*RECORDS SHOWN*
■ ■ ■ ■

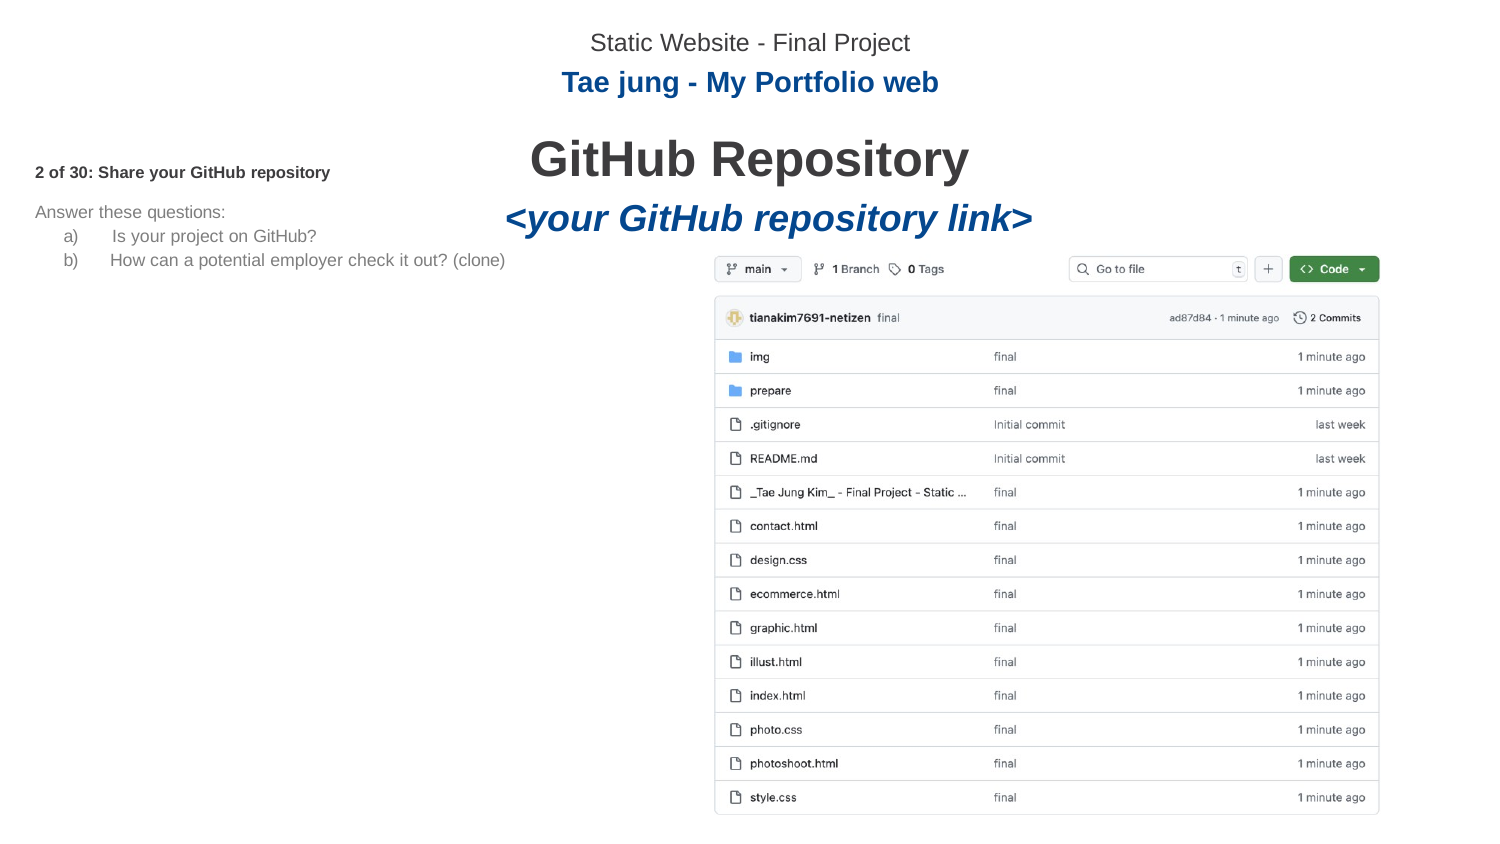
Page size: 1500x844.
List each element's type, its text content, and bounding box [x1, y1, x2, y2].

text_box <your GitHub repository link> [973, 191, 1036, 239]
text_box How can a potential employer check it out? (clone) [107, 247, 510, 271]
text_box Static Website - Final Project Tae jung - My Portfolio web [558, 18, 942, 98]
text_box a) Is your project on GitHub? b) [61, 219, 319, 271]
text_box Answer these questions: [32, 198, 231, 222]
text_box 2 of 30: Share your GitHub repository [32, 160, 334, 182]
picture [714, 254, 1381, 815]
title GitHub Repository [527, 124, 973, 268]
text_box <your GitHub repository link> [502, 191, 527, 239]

■ ■ ■ ■

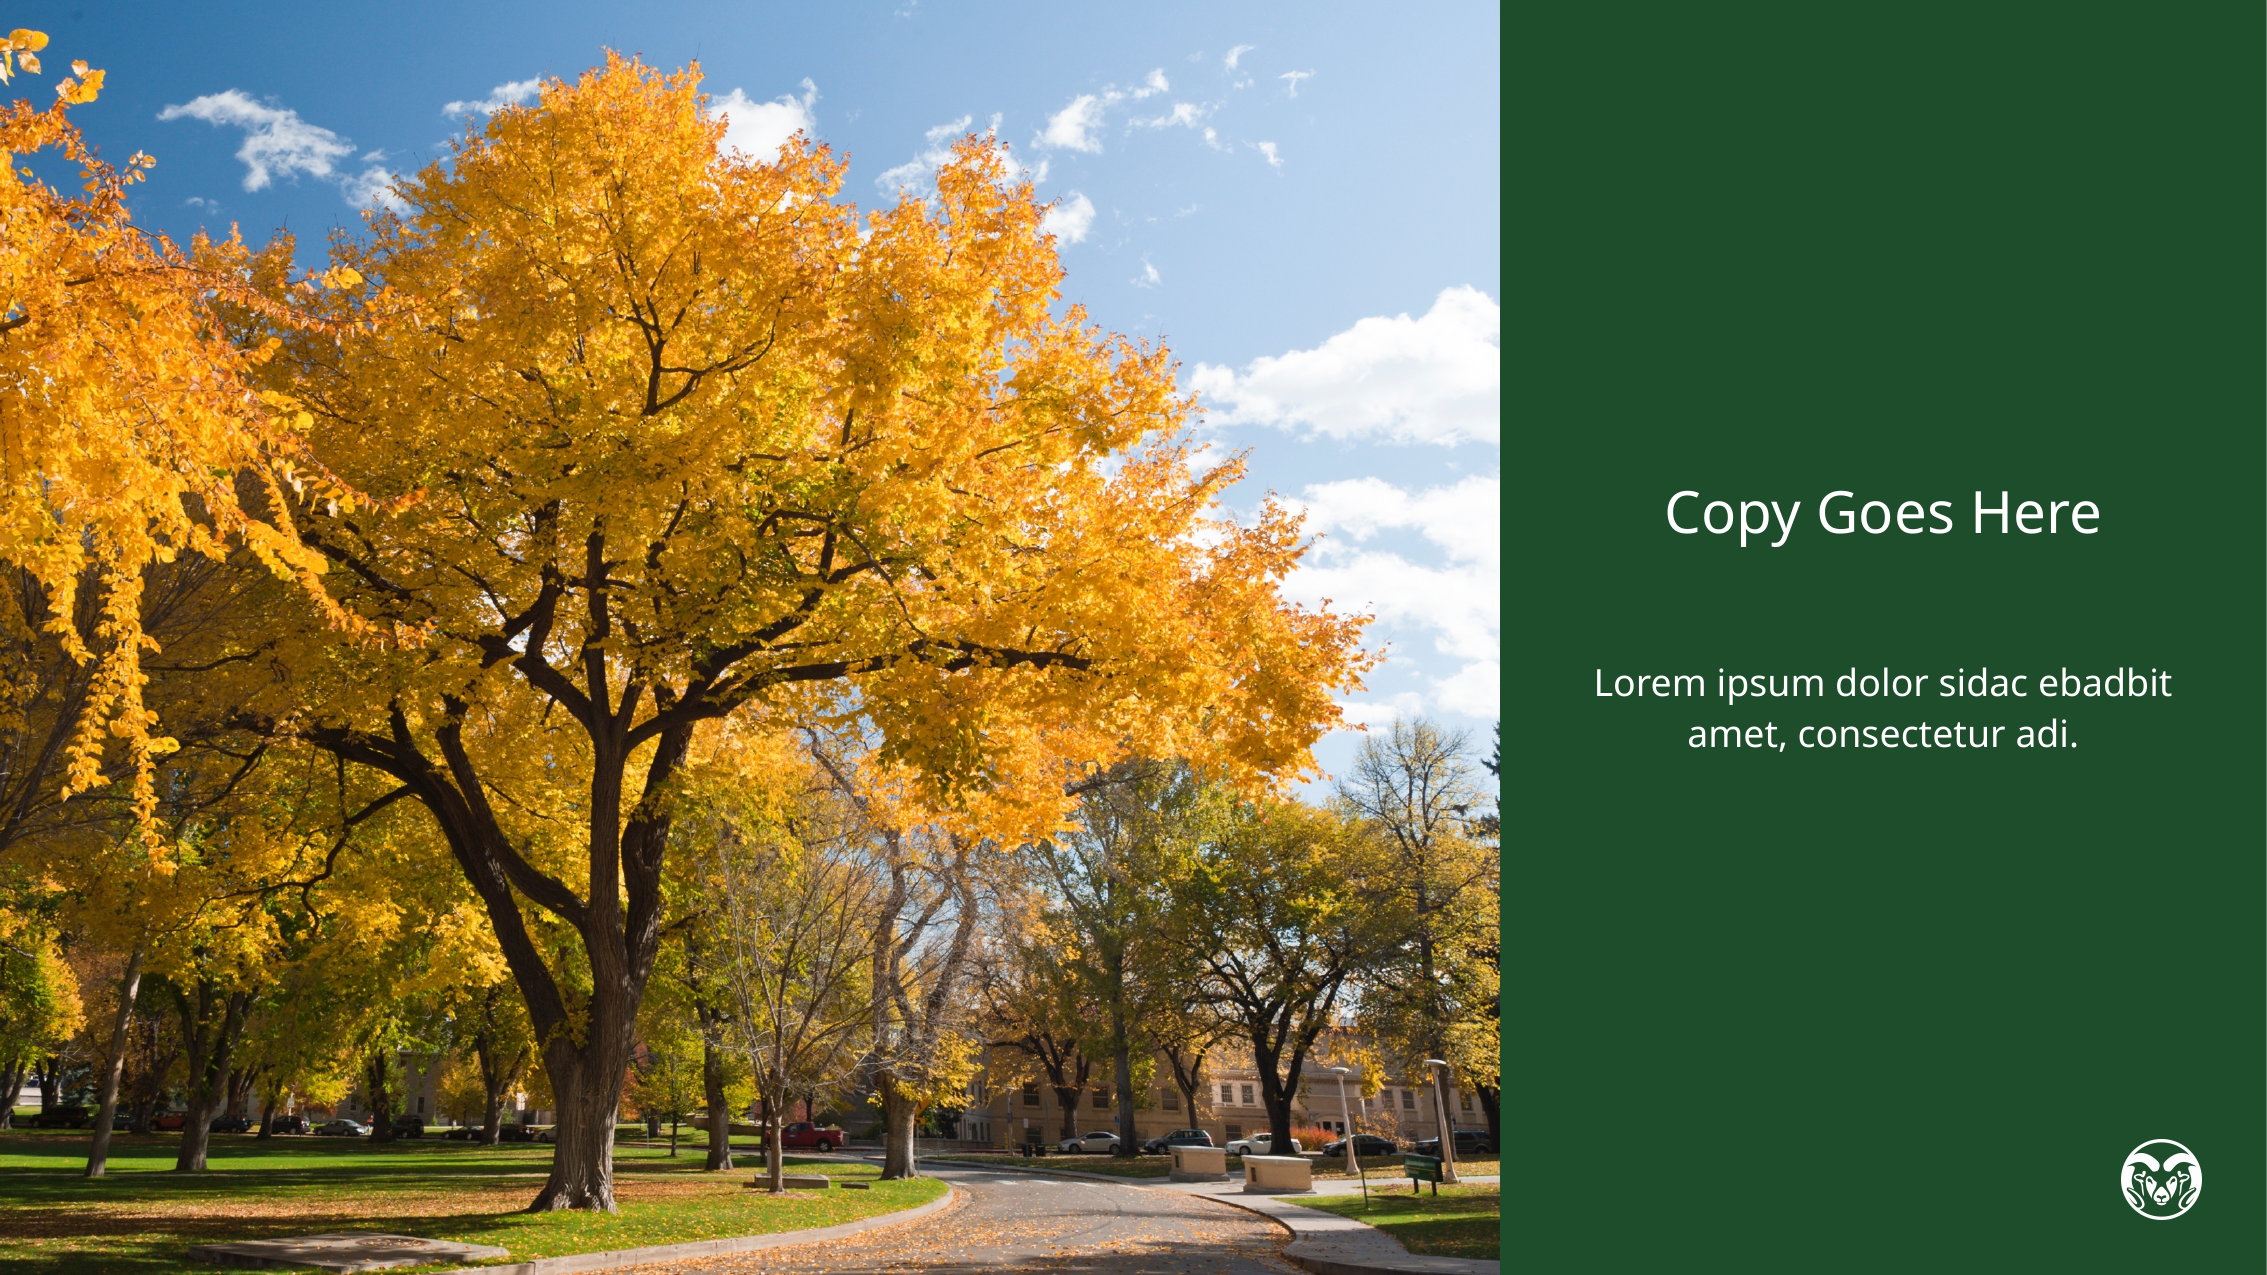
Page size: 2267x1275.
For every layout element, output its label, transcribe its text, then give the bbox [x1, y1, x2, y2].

■ ■ ■ ■

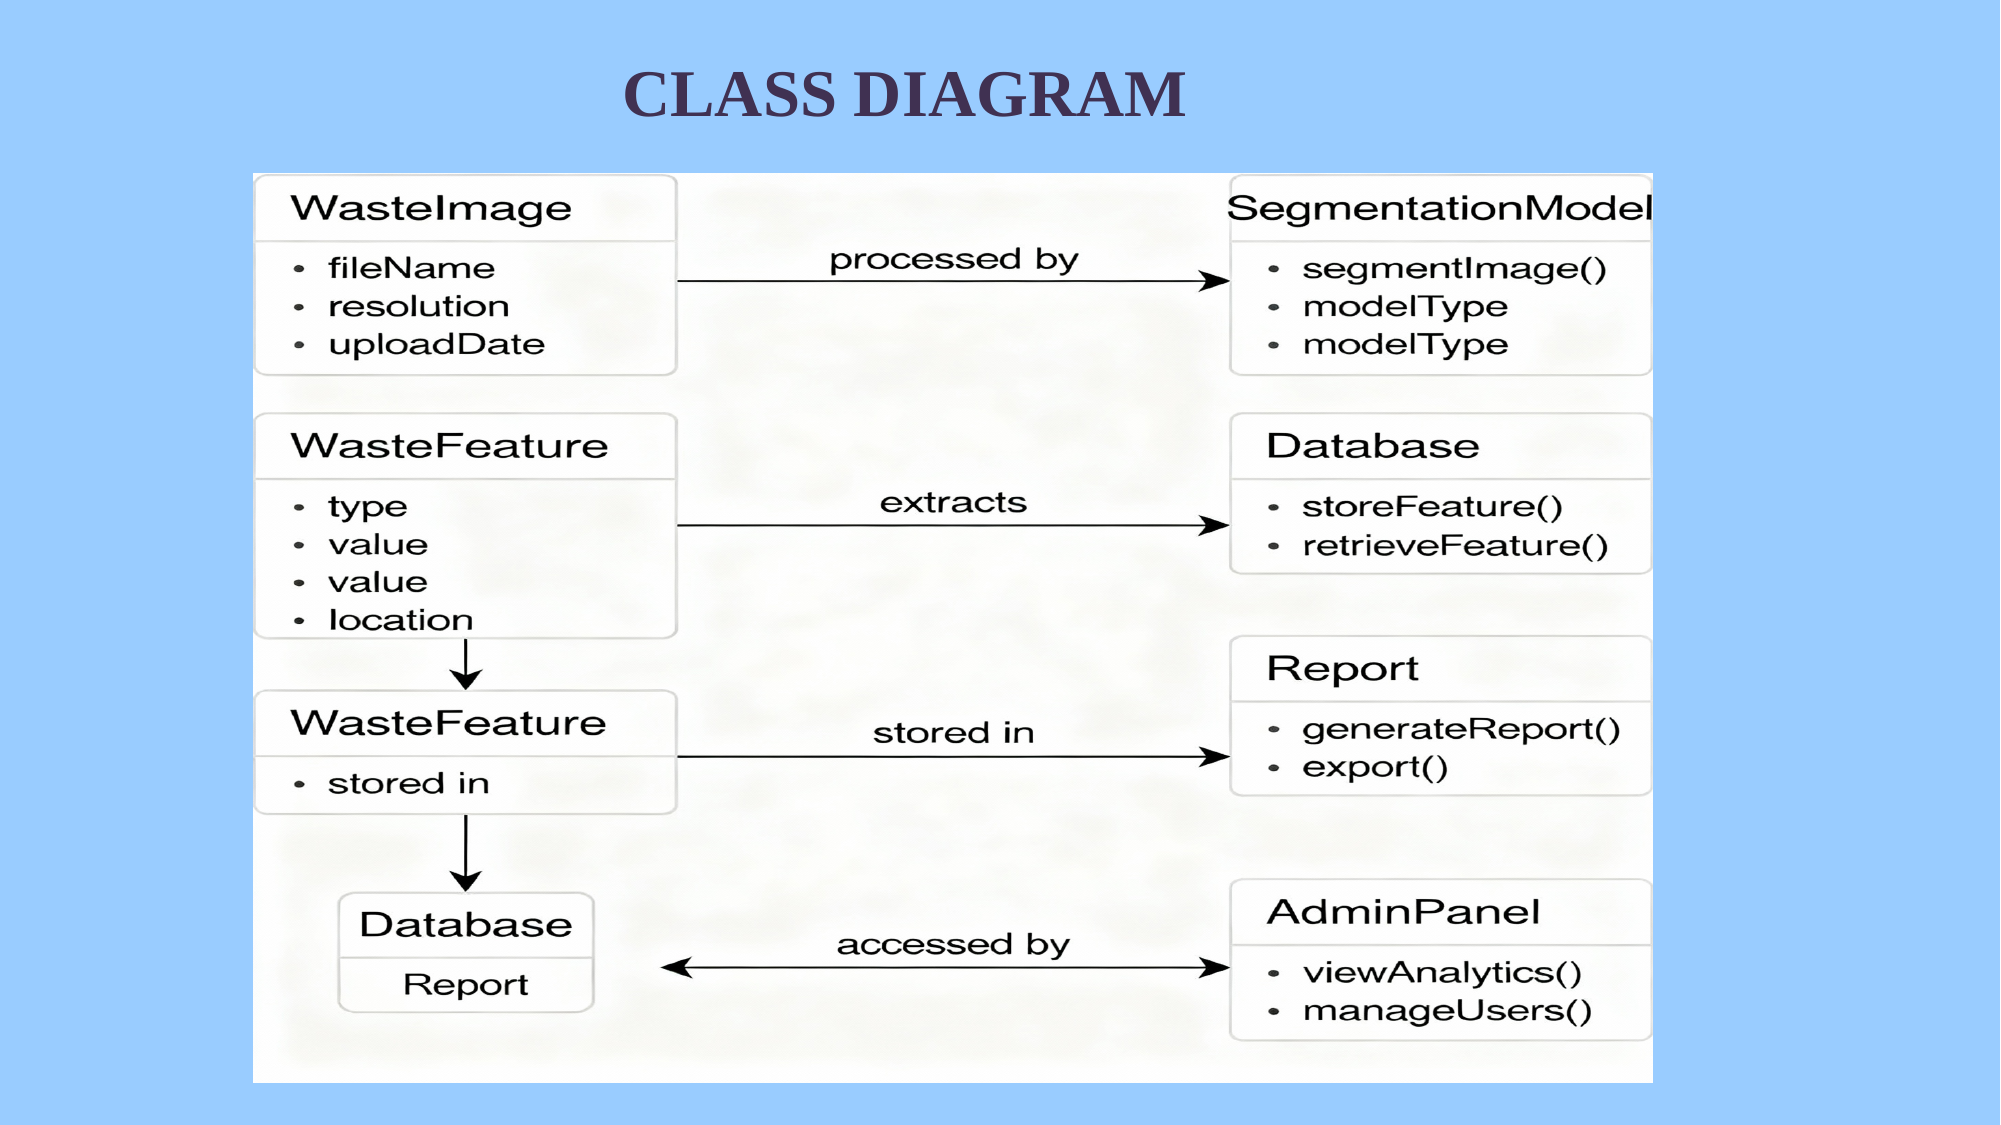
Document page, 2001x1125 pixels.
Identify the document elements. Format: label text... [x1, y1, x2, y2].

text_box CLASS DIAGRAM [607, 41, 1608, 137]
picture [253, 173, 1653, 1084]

■ ■ ■ ■

*PROBLEM TO WORK ON*
Reproducing the whole listing above is not the task. Copy exactly only the lines from the one with "Page size: 2267x1275." to the one with "For every layout", both kept.

*OUTPUT FOR THIS EXERCISE*
Page size: 2267x1275.
For every layout element, output its label, transcribe its text, then give the bbox [x1, y1, x2, y2].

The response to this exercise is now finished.